When I first started the ride, I did so to support my friend Abe. Showing up that first day, you felt the strength of the community, but it didn’t necessarily include you. At the beginning, I was the tall, red-haired stranger. Then I was, “Abe’s friend.” That eventually became, “Abe’s friend that raises a bunch of money.” Eventually, I just become Mark from Ontario, but that was a hard-won accomplishment. Showing up for the ride, it was great to feel like a welcomed part of the tribe. It’s the part I miss most in riding alone. The scenery is gorgeous, the riding is great, and there will still be a barbecue at the end, but it’s still just me in on my own in my helmet taking it all in.
It was not an entirely isolated experience, though. Friends of mine, knowing my route, invited me to make a small detour for morning coffee. They have a cottage at Sauble Beach on the west coast of the peninsula. Tobermory is at the tip, and I’d then weave down the east coast towards Owen Sound in the afternoon.
That was also about when the rain started. Not heavy, just persistent. It went away for long enough that we were able to enjoy coffee outside, and then started up again as I prepared to wave goodbye. It kept going for pretty much the extent of my ride on the peninsula. That was great for traffic (everyone went home early) but soggy for lunch. It also made some of the scenic riding that I enjoyed last year a little greyer, but it is still a beautiful part of the countryside.

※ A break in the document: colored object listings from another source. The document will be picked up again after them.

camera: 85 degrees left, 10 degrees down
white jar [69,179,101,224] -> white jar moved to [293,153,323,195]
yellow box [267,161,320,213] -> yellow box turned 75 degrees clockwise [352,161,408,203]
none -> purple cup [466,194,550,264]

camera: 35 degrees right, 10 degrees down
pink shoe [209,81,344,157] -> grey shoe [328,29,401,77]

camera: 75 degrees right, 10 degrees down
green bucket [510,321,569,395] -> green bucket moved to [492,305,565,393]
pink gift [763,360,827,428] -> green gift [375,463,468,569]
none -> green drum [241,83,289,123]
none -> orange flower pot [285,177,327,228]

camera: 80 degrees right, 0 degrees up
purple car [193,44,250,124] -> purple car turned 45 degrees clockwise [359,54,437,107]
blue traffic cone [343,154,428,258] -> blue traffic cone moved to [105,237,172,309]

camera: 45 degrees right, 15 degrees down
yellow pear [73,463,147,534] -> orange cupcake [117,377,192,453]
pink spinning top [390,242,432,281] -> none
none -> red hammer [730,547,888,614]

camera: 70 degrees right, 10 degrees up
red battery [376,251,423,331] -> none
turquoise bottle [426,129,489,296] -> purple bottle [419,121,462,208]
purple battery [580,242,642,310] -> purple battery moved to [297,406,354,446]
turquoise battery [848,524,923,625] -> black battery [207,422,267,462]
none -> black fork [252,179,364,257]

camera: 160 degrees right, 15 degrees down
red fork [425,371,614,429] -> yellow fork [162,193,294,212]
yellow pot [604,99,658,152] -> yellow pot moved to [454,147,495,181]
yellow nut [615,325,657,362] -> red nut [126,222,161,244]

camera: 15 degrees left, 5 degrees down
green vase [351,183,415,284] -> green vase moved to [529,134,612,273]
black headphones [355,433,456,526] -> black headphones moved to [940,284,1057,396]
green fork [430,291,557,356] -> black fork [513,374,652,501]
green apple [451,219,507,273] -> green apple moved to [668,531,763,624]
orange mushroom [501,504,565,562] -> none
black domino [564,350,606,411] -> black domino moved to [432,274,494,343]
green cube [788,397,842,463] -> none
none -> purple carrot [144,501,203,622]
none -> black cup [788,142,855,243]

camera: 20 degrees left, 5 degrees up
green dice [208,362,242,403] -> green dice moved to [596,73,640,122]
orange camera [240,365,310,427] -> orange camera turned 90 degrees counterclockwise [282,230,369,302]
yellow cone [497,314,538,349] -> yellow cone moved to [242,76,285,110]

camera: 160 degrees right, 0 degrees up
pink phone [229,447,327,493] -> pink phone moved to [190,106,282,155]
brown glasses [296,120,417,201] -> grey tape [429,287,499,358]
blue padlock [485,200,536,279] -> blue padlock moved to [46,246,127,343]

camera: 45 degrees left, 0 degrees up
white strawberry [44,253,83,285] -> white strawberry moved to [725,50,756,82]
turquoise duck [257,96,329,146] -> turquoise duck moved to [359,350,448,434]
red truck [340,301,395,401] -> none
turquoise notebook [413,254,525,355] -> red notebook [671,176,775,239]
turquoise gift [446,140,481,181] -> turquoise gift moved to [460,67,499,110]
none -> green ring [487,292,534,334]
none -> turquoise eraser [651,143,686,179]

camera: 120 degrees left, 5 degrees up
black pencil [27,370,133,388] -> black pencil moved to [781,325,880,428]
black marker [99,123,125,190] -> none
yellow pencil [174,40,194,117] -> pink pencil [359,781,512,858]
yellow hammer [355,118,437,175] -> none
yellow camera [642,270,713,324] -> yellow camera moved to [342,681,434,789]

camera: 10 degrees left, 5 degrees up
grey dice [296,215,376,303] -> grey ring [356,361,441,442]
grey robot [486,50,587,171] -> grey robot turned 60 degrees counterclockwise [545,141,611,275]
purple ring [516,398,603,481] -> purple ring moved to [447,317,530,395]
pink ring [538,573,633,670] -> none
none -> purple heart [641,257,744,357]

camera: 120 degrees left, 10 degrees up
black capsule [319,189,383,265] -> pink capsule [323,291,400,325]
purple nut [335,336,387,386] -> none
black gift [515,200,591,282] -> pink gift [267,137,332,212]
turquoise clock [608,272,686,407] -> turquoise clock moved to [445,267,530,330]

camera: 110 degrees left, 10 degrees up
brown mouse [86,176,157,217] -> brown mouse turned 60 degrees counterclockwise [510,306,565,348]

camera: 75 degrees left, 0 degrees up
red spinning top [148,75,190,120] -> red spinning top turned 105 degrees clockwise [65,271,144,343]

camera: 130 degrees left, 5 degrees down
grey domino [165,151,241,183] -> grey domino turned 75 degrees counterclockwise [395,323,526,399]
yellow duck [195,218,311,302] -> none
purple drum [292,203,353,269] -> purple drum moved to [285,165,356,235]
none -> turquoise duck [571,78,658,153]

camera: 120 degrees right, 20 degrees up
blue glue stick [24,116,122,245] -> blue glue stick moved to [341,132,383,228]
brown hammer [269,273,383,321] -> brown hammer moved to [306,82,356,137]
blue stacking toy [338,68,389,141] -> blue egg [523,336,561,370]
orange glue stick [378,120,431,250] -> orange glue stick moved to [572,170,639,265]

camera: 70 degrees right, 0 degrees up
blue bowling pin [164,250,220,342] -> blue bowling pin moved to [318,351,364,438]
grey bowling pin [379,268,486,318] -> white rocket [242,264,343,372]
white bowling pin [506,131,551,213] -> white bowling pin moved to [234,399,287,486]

One of the truly remarkable things about riding a motorcycle is the way that it invites conversation. You can drive the nicest car, and while people might ogle, they are unlikely to talk. Show up on a motorcycle, and people magically appear to ask questions, reminisce about bikes they had or talk about ones they aspire to.
At my last stop, at a lookout just north of Owen Sound, an older gentleman magically appeared and proceeded to interrogate me about just every feature on my bike and how it compared to other Ducatis he was familiar with. Was the headlight original? The speedometer? The mufflers, obviously. He shared the lengthy history of sports tourers that he owned (starting with a precursor of mine) before disappearing as abruptly as he arrived, wishing me a good ride as he did so.
The ride home was uneventful. The rain stopped as I left my final rest stop, the sun emerged and the traffic stayed blissfully quiet. My route was largely backroads through farming country, which is no guarantee you won’t get stuck behind someone. Fortunately for me, everyone already seemed to be home. I was able to make my way at a comfortable speed with almost no interruption.
I pulled into the driveway tired, slightly sore but less soggy than I had been. It was an eleven hour day in total, and a distance of 621 kms. Thanks to the support of some incredibly generous sponsors, the day raised $4,630 as I write this. That’s a bit shy of the goal that I had set personally; my team collectively raised more than $23,000 and the Edmonton ride as a whole raised more than $32,000. For a ride in a more-than-difficult year, that is an incredible accomplishment.
For all who made the day possible, thank you. I’m sincerely grateful to you all for your contributions, your support and your generosity. You are helping to make a difference for the cystic fibrosis community, and your contribution moves us a little closer to helping finding ways to manage and cure what continues to be a horrific disease.
I have always ridden on behalf of Erica, the daughter of my good friend Abe. This year, I rode in her memory. Her passing last year was felt by many. It was another loss in a community all too familiar with what that means. They keep rallying, they keep supporting, and they keep riding, because that’s what needs to happen. I am proud to continue to be riding virtually by their side.